**Job:**
Below are the records. Transcribe them exactly.

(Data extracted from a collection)
=== Begin Enclosure ===

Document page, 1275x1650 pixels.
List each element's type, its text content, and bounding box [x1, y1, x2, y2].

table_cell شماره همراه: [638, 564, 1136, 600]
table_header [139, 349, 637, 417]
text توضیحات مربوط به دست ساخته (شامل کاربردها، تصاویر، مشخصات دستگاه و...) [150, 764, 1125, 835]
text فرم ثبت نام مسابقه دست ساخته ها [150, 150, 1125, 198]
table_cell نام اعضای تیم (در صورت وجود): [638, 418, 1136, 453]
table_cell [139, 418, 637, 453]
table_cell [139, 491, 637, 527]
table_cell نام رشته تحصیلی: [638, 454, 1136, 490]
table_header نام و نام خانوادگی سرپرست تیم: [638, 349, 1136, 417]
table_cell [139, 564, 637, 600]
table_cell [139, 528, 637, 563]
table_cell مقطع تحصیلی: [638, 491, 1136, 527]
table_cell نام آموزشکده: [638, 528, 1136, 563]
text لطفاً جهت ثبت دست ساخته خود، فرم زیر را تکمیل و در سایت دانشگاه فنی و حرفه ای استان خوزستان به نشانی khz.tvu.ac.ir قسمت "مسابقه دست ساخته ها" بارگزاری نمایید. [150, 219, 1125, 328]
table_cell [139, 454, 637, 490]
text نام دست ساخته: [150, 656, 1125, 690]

=== End Enclosure ===

**Reply:**
Document page, 1275x1650 pixels.
List each element's type, its text content, and bounding box [x1, y1, x2, y2].

table_cell شماره همراه: [638, 564, 1136, 600]
table_header [139, 349, 637, 417]
text توضیحات مربوط به دست ساخته (شامل کاربردها، تصاویر، مشخصات دستگاه و...) [150, 764, 1125, 835]
text فرم ثبت نام مسابقه دست ساخته ها [150, 150, 1125, 198]
table_cell نام اعضای تیم (در صورت وجود): [638, 418, 1136, 453]
table_cell [139, 418, 637, 453]
table_cell [139, 491, 637, 527]
table_cell نام رشته تحصیلی: [638, 454, 1136, 490]
table_header نام و نام خانوادگی سرپرست تیم: [638, 349, 1136, 417]
table_cell [139, 564, 637, 600]
table_cell [139, 528, 637, 563]
table_cell مقطع تحصیلی: [638, 491, 1136, 527]
table_cell نام آموزشکده: [638, 528, 1136, 563]
text لطفاً جهت ثبت دست ساخته خود، فرم زیر را تکمیل و در سایت دانشگاه فنی و حرفه ای استان خوزستان به نشانی khz.tvu.ac.ir قسمت "مسابقه دست ساخته ها" بارگزاری نمایید. [150, 219, 1125, 328]
table_cell [139, 454, 637, 490]
text نام دست ساخته: [150, 656, 1125, 690]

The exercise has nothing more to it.